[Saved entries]

◆ ◆ ◆ ◆

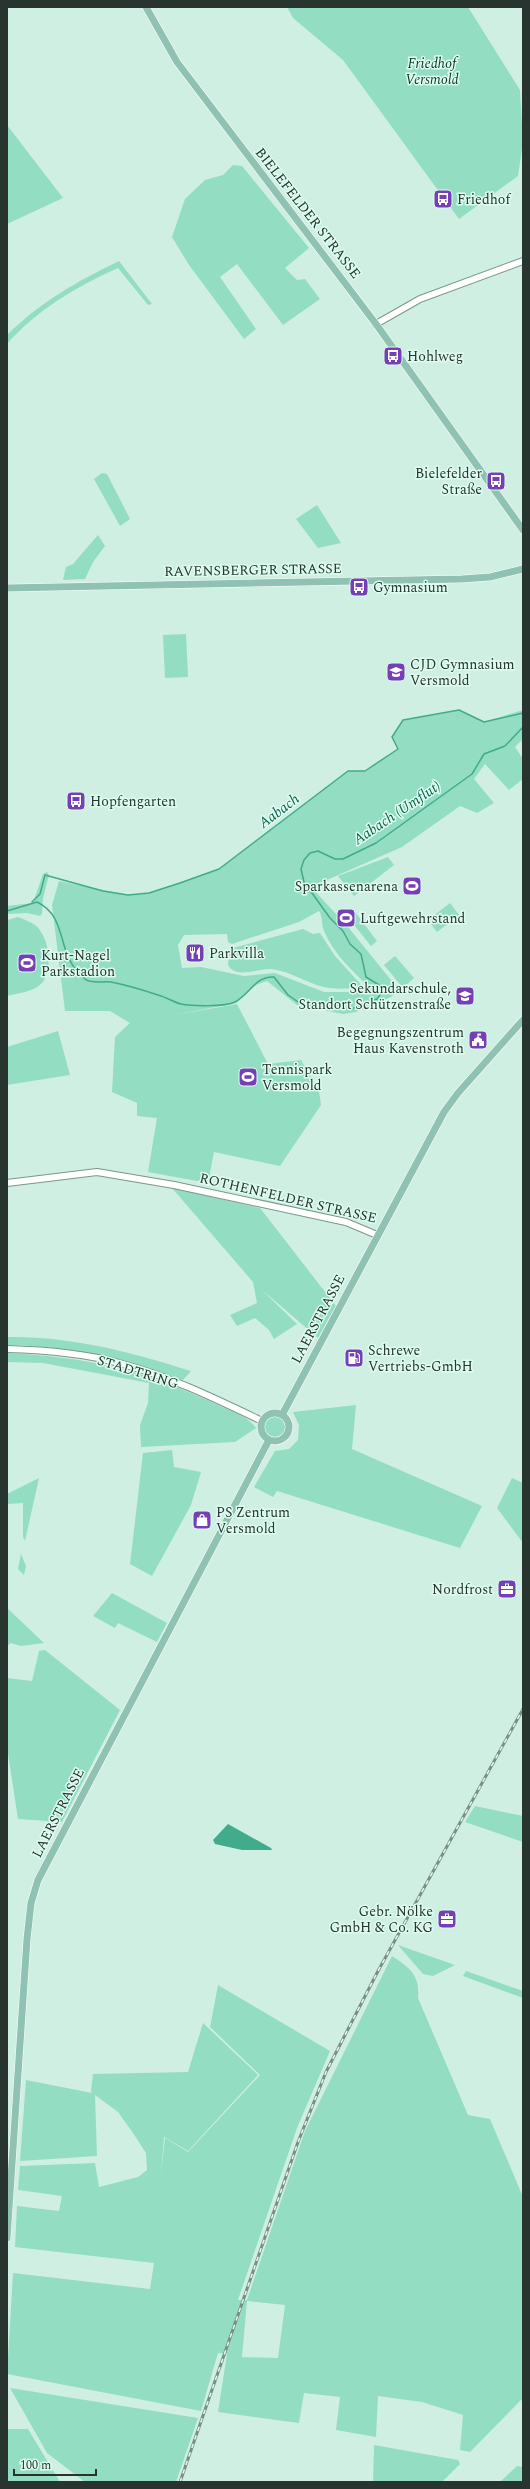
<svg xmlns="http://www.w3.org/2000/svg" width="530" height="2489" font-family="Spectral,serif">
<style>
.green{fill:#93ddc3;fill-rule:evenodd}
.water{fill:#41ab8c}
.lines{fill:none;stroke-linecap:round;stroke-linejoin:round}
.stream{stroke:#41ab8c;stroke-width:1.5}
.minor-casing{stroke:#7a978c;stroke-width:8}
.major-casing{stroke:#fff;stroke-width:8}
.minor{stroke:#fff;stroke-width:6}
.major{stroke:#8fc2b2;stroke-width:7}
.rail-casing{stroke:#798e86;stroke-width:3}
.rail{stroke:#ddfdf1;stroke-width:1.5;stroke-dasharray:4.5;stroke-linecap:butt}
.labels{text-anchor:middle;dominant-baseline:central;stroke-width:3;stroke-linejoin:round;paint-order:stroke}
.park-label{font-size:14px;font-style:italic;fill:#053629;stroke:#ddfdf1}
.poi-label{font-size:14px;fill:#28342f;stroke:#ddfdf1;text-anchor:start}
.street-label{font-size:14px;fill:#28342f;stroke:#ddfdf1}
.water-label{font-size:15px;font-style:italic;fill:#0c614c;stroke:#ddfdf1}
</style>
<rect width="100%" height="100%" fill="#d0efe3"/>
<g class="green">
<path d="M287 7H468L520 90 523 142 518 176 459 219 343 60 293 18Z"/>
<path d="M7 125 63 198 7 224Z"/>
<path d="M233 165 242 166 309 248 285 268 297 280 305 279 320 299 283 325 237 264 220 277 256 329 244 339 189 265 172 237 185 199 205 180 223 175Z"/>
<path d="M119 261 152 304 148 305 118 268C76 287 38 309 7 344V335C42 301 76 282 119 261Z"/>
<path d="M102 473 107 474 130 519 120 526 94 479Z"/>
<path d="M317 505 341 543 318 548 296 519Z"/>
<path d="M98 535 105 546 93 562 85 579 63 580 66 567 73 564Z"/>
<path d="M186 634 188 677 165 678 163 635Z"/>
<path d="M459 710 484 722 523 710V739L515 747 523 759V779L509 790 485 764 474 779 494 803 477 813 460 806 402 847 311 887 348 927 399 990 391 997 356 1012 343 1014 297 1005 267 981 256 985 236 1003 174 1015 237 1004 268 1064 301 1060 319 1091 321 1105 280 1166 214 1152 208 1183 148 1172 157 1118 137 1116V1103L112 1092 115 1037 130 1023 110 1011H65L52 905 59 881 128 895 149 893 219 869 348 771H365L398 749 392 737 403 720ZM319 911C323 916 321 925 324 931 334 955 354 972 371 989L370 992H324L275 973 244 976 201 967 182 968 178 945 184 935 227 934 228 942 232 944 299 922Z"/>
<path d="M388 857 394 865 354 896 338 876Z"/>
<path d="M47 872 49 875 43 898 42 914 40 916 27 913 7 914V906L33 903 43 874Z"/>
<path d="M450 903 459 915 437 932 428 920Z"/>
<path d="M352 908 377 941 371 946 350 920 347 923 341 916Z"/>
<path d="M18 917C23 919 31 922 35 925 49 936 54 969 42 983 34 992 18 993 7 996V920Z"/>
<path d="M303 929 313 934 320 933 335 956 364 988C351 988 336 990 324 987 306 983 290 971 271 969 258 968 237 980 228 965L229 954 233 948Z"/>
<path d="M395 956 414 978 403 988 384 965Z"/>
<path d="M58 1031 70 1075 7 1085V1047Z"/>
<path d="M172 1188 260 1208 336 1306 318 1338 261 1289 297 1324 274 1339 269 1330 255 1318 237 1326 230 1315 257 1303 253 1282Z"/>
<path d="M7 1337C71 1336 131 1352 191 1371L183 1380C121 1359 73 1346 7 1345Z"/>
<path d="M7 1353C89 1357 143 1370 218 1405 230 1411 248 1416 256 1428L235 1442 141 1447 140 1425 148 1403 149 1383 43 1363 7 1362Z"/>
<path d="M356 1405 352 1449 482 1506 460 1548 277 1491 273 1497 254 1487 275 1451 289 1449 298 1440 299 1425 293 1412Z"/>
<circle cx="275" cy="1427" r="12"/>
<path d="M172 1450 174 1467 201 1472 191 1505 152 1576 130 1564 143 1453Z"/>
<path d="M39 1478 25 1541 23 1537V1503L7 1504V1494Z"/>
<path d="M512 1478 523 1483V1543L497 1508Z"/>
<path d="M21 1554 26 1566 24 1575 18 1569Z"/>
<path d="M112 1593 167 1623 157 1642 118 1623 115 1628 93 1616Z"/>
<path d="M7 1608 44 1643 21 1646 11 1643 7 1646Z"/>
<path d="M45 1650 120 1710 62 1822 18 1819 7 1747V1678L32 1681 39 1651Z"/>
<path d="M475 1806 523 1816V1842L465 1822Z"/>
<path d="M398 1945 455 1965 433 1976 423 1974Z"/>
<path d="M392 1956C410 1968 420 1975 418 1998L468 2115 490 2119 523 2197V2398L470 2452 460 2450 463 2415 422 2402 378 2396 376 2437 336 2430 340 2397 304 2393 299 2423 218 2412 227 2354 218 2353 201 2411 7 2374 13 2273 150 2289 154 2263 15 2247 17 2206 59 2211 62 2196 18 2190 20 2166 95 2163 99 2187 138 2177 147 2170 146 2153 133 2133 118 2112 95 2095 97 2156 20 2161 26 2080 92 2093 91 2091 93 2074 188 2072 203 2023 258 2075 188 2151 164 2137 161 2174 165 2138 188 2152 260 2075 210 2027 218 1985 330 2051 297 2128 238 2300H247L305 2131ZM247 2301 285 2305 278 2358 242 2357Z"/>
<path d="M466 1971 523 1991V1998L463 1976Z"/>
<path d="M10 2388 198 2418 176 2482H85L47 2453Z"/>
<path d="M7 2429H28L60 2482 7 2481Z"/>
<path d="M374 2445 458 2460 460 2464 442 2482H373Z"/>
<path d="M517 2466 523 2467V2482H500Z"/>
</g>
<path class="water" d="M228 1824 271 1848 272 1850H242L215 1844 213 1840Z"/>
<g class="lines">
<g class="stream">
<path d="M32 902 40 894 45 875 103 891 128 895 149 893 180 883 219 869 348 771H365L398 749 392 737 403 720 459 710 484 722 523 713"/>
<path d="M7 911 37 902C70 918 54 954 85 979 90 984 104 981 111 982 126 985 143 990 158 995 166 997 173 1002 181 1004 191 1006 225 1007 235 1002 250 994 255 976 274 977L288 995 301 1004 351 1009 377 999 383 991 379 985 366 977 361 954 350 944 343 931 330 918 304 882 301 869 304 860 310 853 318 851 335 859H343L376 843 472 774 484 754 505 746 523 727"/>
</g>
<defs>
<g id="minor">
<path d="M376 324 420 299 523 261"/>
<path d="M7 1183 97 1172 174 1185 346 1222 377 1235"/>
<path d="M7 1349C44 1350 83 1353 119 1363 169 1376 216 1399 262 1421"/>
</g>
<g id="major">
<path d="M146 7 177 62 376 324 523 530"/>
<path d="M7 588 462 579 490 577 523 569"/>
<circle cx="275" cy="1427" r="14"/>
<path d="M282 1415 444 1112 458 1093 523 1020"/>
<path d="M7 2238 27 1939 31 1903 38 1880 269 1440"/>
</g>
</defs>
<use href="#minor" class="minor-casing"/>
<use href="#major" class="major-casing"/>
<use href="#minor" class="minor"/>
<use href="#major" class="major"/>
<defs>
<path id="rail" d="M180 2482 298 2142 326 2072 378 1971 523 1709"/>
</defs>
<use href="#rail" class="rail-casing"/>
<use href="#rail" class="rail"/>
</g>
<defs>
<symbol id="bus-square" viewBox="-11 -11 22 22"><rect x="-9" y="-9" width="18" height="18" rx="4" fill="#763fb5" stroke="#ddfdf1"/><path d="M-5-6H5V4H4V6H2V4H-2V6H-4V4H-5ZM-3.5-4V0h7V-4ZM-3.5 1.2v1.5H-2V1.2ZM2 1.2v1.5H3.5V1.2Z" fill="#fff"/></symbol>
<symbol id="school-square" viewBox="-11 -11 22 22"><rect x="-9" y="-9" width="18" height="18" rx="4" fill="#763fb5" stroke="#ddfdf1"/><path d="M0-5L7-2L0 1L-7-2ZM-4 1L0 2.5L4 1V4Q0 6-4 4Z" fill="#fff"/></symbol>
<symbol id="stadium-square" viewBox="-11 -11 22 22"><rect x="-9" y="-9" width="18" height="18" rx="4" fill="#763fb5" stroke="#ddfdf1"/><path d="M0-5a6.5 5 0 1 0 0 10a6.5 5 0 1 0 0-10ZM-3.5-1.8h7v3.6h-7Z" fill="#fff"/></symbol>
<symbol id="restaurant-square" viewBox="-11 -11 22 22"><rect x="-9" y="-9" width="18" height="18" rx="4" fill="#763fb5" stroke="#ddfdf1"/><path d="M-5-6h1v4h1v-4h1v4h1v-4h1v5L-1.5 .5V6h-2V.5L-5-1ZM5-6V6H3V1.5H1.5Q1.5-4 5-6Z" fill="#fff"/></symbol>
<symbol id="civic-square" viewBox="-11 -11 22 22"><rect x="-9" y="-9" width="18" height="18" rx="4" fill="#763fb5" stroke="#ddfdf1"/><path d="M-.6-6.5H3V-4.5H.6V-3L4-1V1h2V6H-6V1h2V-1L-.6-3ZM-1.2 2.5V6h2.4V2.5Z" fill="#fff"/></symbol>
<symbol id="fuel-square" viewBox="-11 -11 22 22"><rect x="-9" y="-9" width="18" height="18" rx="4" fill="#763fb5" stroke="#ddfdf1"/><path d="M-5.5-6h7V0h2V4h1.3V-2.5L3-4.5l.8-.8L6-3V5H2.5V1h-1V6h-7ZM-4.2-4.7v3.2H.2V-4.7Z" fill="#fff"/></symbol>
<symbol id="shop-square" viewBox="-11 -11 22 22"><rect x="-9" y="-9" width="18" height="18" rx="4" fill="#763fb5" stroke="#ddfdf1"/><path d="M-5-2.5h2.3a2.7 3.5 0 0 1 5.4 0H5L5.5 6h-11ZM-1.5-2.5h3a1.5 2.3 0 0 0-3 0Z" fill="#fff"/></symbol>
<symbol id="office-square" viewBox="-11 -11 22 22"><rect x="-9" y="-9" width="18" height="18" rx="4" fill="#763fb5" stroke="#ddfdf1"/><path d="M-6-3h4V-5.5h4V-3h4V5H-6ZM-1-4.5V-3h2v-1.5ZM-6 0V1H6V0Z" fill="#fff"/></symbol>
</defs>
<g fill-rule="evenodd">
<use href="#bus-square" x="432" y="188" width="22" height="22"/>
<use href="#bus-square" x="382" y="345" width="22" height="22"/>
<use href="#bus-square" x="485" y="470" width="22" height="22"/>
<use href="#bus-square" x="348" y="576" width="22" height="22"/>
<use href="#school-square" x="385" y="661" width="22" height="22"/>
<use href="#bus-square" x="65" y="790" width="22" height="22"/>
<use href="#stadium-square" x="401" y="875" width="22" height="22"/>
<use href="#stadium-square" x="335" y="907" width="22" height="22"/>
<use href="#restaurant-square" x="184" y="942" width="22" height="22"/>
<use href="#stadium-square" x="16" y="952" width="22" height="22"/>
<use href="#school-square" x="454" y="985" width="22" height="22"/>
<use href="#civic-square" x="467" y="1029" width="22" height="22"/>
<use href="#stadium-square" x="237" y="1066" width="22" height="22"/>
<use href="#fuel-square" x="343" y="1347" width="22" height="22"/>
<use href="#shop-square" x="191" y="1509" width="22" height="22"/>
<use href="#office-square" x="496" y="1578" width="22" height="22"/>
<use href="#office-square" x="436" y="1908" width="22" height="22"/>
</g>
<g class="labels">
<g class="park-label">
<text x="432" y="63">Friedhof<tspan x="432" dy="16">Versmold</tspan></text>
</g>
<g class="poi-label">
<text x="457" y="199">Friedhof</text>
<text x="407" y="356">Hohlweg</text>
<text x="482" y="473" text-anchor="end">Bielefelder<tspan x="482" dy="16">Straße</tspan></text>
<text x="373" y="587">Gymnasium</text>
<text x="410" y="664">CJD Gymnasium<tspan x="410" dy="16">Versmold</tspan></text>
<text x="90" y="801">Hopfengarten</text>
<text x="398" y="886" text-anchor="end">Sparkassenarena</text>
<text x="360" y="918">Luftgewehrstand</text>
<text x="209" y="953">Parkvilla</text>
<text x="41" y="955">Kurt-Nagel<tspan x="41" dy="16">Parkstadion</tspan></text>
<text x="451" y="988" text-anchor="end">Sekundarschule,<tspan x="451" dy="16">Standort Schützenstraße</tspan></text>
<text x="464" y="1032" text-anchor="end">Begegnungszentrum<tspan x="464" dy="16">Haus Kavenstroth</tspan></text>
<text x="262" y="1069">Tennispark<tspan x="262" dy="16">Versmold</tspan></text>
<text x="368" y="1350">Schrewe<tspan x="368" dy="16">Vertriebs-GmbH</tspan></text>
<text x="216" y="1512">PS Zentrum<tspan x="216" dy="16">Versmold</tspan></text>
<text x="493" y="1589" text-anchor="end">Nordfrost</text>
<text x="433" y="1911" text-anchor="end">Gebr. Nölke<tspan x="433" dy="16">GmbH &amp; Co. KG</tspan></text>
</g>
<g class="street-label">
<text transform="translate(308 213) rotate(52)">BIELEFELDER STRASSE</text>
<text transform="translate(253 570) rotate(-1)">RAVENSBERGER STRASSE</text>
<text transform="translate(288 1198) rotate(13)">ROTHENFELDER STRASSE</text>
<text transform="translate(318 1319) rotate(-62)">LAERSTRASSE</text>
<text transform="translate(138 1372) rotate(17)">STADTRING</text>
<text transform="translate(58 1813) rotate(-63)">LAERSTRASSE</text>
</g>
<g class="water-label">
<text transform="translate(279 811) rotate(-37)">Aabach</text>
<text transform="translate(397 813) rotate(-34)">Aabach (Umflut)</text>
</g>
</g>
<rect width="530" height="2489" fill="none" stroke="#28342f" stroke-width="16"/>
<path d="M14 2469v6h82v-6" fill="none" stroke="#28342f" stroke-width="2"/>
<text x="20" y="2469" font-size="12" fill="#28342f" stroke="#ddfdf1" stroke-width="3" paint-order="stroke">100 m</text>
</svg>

◆ ◆ ◆ ◆

▸ Task goal:
What lines in the data above carry "rule"? Return them all.

▸ Completed task:
.green{fill:#93ddc3;fill-rule:evenodd}
<g fill-rule="evenodd">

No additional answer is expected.